Carnahan, a Democrat, discussed her Quality Classrooms Act following a tour of the school. The plan, which would provide $50 billion in federal money over 10 years to help reduce class sizes and improve instruction, is nearly identical to the initiative proposed by her husband during his campaign for Senate last fall.
Her husband, Gov. Mel Carnahan, died in an airplane crash just three weeks before the election. His wife was appointed to the Senate seat after her husband defeated then-Sen. John Ashcroft.
"Although he did not live to pursue his dream, I was proud to introduce this bill last week that had the imprint of his hopes and fulfills his pledge to the citizens of Missouri," she said.
Carnahan's visit was her first to Southeast Missouri since she became a senator. She fielded questions from reporters and educators, and her answers focused more on broad implications of the plan rather than on details regarding how to ensure adequate funding would reach smaller, rural districts like Jackson. Carnahan said the district's fast-paced growth would help assure some of the money.

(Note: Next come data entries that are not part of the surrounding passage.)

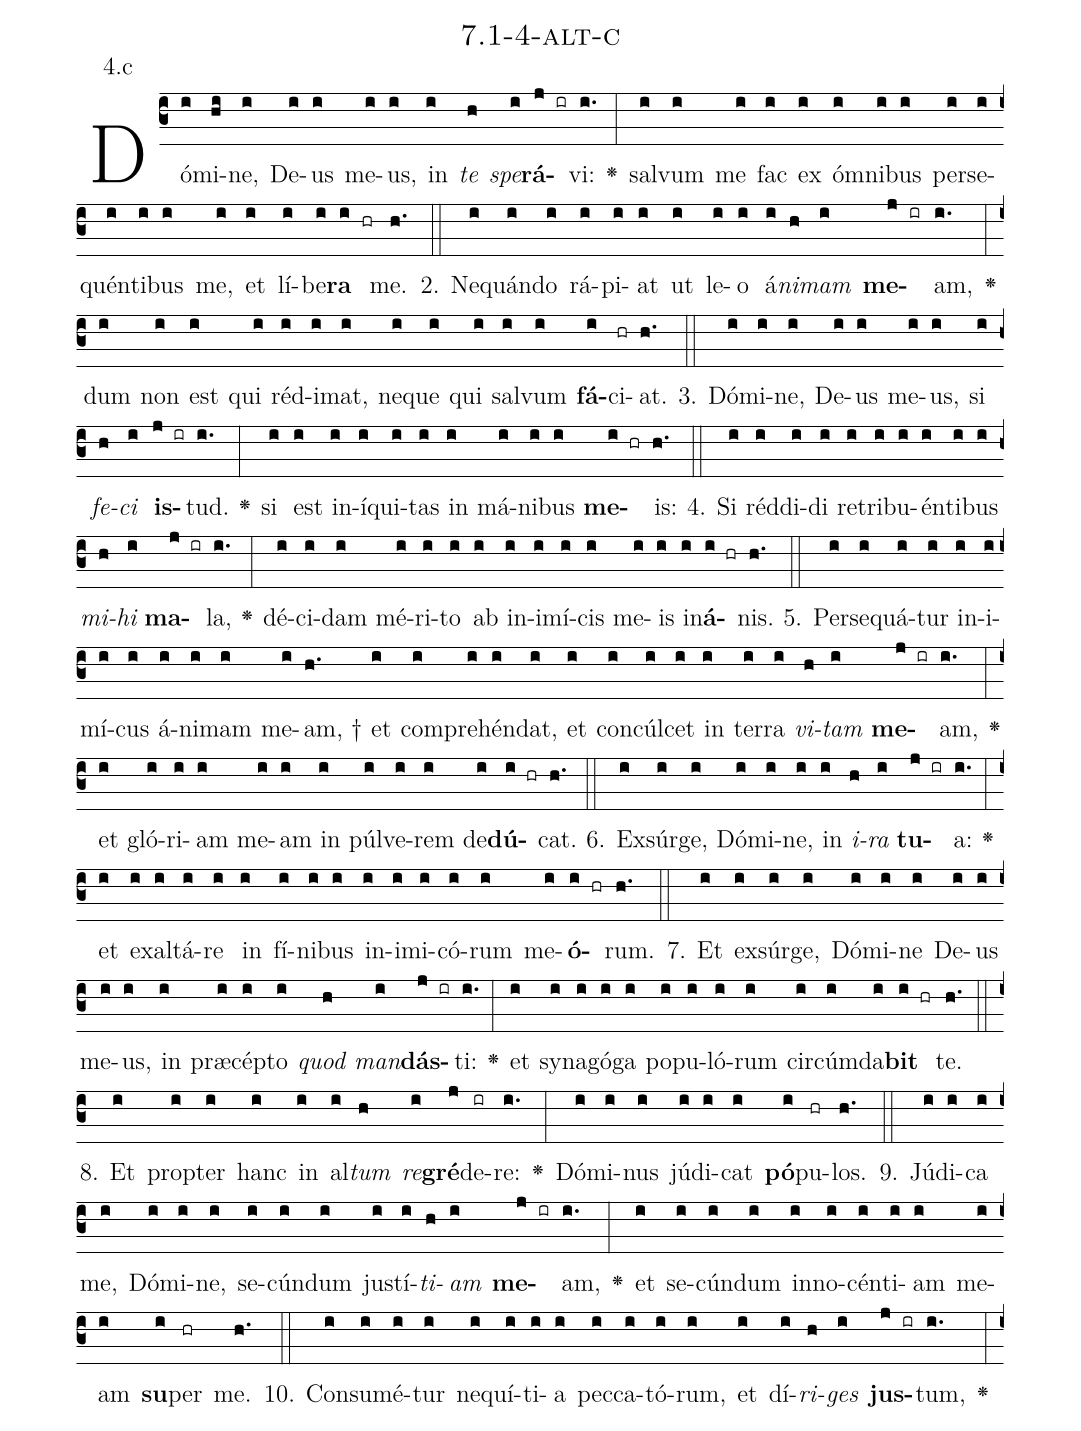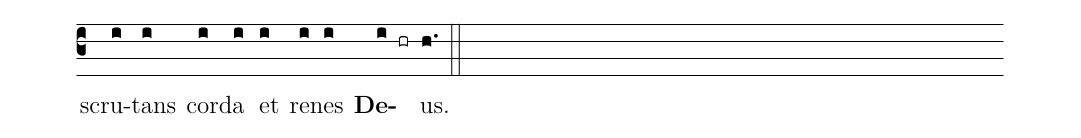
name: 7.1-4-alt-c;
annotation: 4.c;
%%
(c3)Dó(i)mi(hi)ne,(i) De(i)us(i) me(i)us,(i) in(i) <i>te</i>(h) <i>spe</i>(i)<b>rá</b>(j ir)vi:(i.) <v>\greheightstar</v>(:) sal(i)vum(i) me(i) fac(i) ex(i) óm(i)ni(i)bus(i) per(i)se(i)quén(i)ti(i)bus(i) me,(i) et(i) lí(i)be(i)<b>ra</b>(i hr) me.(h.) (::)
2. Ne(i)quán(i)do(i) rá(i)pi(i)at(i) ut(i) le(i)o(i) á(i)<i>ni</i>(h)<i>mam</i>(i) <b>me</b>(j ir)am,(i.) <v>\greheightstar</v>(:) dum(i) non(i) est(i) qui(i) réd(i)i(i)mat,(i) ne(i)que(i) qui(i) sal(i)vum(i) <b>fá</b>(i)ci(hr)at.(h.) (::)
3. Dó(i)mi(i)ne,(i) De(i)us(i) me(i)us,(i) si(i) <i>fe</i>(h)<i>ci</i>(i) <b>is</b>(j ir)tud.(i.) <v>\greheightstar</v>(:) si(i) est(i) in(i)í(i)qui(i)tas(i) in(i) má(i)ni(i)bus(i) <b>me</b>(i hr)is:(h.) (::)
4. Si(i) réd(i)di(i)di(i) re(i)tri(i)bu(i)én(i)ti(i)bus(i) <i>mi</i>(h)<i>hi</i>(i) <b>ma</b>(j ir)la,(i.) <v>\greheightstar</v>(:) dé(i)ci(i)dam(i) mé(i)ri(i)to(i) ab(i) in(i)i(i)mí(i)cis(i) me(i)is(i) in(i)<b>á</b>(i hr)nis.(h.) (::)
5. Per(i)se(i)quá(i)tur(i) in(i)i(i)mí(i)cus(i) á(i)ni(i)mam(i) me(i)am, †(h.) et(i) com(i)pre(i)hén(i)dat,(i) et(i) con(i)cúl(i)cet(i) in(i) ter(i)ra(i) <i>vi</i>(h)<i>tam</i>(i) <b>me</b>(j ir)am,(i.) <v>\greheightstar</v>(:) et(i) gló(i)ri(i)am(i) me(i)am(i) in(i) púl(i)ve(i)rem(i) de(i)<b>dú</b>(i hr)cat.(h.) (::)
6. Ex(i)súr(i)ge,(i) Dó(i)mi(i)ne,(i) in(i) <i>i</i>(h)<i>ra</i>(i) <b>tu</b>(j ir)a:(i.) <v>\greheightstar</v>(:) et(i) ex(i)al(i)tá(i)re(i) in(i) fí(i)ni(i)bus(i) in(i)i(i)mi(i)có(i)rum(i) me(i)<b>ó</b>(i hr)rum.(h.) (::)
7. Et(i) ex(i)súr(i)ge,(i) Dó(i)mi(i)ne(i) De(i)us(i) me(i)us,(i) in(i) præ(i)cép(i)to(i) <i>quod</i>(h) <i>man</i>(i)<b>dás</b>(j ir)ti:(i.) <v>\greheightstar</v>(:) et(i) sy(i)na(i)gó(i)ga(i) po(i)pu(i)ló(i)rum(i) cir(i)cúm(i)da(i)<b>bit</b>(i hr) te.(h.) (::)
8. Et(i) prop(i)ter(i) hanc(i) in(i) al(i)<i>tum</i>(h) <i>re</i>(i)<b>gré</b>(j)de(ir)re:(i.) <v>\greheightstar</v>(:) Dó(i)mi(i)nus(i) jú(i)di(i)cat(i) <b>pó</b>(i)pu(hr)los.(h.) (::)
9. Jú(i)di(i)ca(i) me,(i) Dó(i)mi(i)ne,(i) se(i)cún(i)dum(i) jus(i)tí(i)<i>ti</i>(h)<i>am</i>(i) <b>me</b>(j ir)am,(i.) <v>\greheightstar</v>(:) et(i) se(i)cún(i)dum(i) in(i)no(i)cén(i)ti(i)am(i) me(i)am(i) <b>su</b>(i)per(hr) me.(h.) (::)
10. Con(i)su(i)mé(i)tur(i) ne(i)quí(i)ti(i)a(i) pec(i)ca(i)tó(i)rum,(i) et(i) dí(i)<i>ri</i>(h)<i>ges</i>(i) <b>jus</b>(j ir)tum,(i.) <v>\greheightstar</v>(:) scru(i)tans(i) cor(i)da(i) et(i) re(i)nes(i) <b>De</b>(i hr)us.(h.) (::)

Under the plan, about $100,000 annually in federal budget surplus would be allocated to school districts, with the bulk of funding going to districts with large enrollments and high poverty rates. Eighty percent of funding would be allocated to school districts with high participation in the free and reduced lunch program, a federal program that provides lunches at reduced prices for students in low-income families. It often is used as a measure of a school district's low-income and at-risk populations.
Funding uses
The money would be spent to reduce student-to-teacher ratios; to make building improvements; to hire additional reading, science and math teachers; to establish alternative programs for chronically violent and disruptive students; and to provide a year-round school schedule.

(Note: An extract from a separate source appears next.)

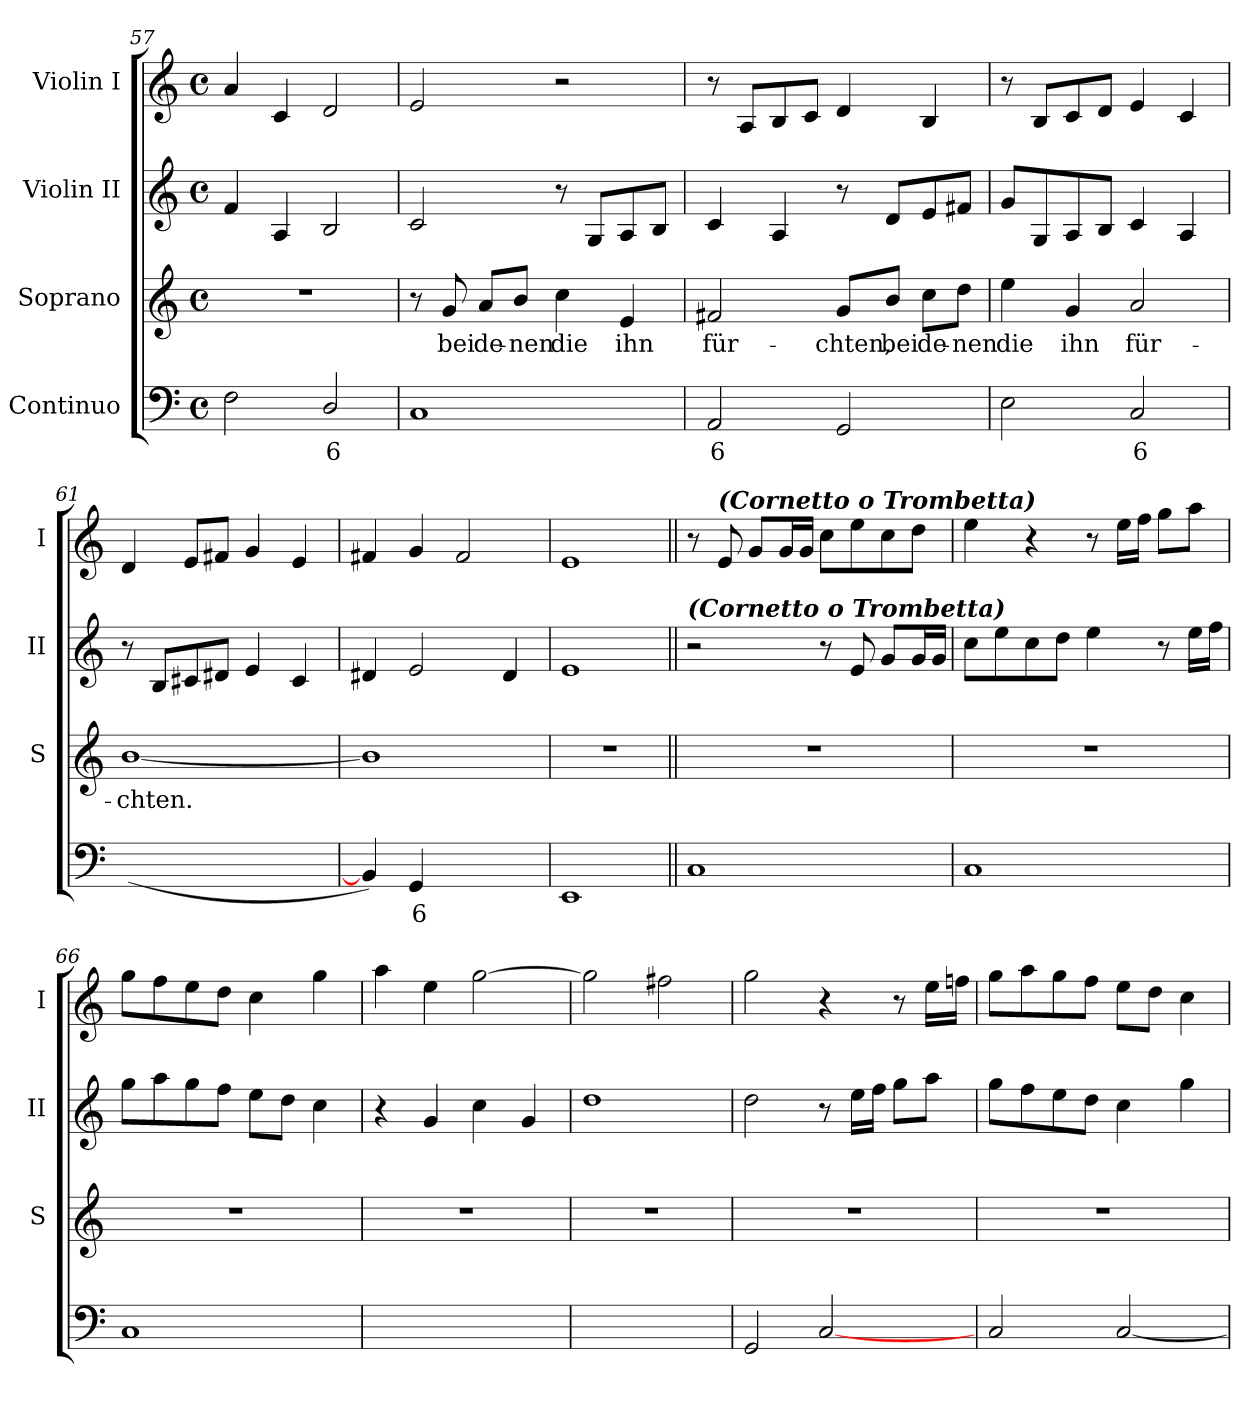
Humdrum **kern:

Districts also could compete for special grants to help address other issues affecting instruction.
Last year, just 19.47 percent of Jackson School District's nearly 4,500 students qualified for free or reduced lunches, well below the state's average participation rate of 36.3 percent.
"We would be looking at the individual grants and trying for those to help with our enrollment issues," said Jackson schools superintendent Ron Anderson. "I don't think it will distract from local support, particularly in our case, since the dollars we would get probably would not be enough to address the problems we face."
All would get something
Most of the remaining 20 percent of funding would go to schools with the highest enrollments, although Carnahan said "no schools would fail to get anything."

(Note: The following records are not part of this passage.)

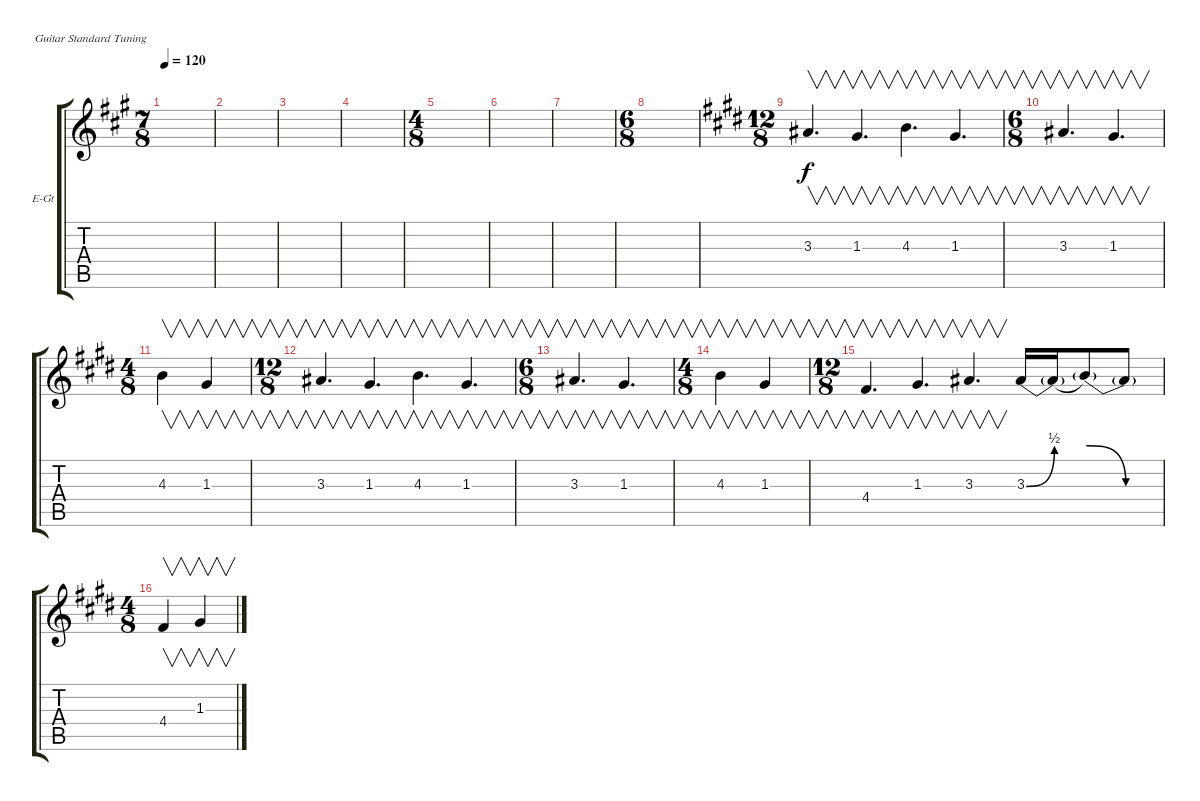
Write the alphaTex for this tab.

\defaultSystemsLayout 4
\bracketExtendMode groupsimilarinstruments
\firstSystemTrackNameOrientation horizontal
\otherSystemsTrackNameOrientation horizontal
\track ("Lead Guitar" "E-Gt") {instrument distortionguitar}
\staff {score tabs}
\tuning (E4 B3 G3 D3 A2 E2)
\ts (7 8)
\tempo 120
\clef g2
\scale
0.333333
\ks f#minor
|
\scale
0.333333 |
\scale
0.333333 |
\scale
0.233083 |
\ts (4 8)
\scale
0.533835 |
\scale
0.233083 |
\scale
0.176136 |
\ts (6 8)
\scale
0.403409 |
\ts (12 8)
\scale
0.420455
\ks e
3.3.4{v d} 1.3.4{v d} 4.3.4{v d} 1.3.4{v d} |
\ts (6 8)
\scale
0.333333 3.3.4{v d} 1.3.4{v d} |
\ts (4 8)
\scale
0.333333 4.3.4{v} 1.3.4{v} |
\ts (12 8)
\scale
0.333333 3.3.4{v d} 1.3.4{v d} 4.3.4{v d} 1.3.4{v d} |
\ts (6 8)
\scale
0.333333 3.3.4{v d} 1.3.4{v d} |
\ts (4 8)
\scale
0.333333 4.3.4{v} 1.3.4{v} |
\ts (12 8)
\scale
0.333333 4.4.4{v d} 1.3.4{v d} 3.3.4{v d} 3.3{be (bend 0 0 60 2)}.16 3.3{be (hold 0 0 60 0) t}.16 3.3{be (release 0 2 59.4 0) t}.8 3.3{be (hold 0 0 60 0) t}.8 |
\ts (4 8)
\scale
0.413408 4.4.4{v} 1.3.4{v}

Desma Reno, a Jackson schools parent and president of the Missouri Nurses Association, was on hand to hear details of the plan. Reno said she hopes the proposal includes a provision that allows schools to address health-care concerns.
"There's a national problem where teachers are put in the position where, instead of teaching, their spending time in the classroom providing first aid and social work," said Reno. "I'm hoping the flexibility in spending extends to that."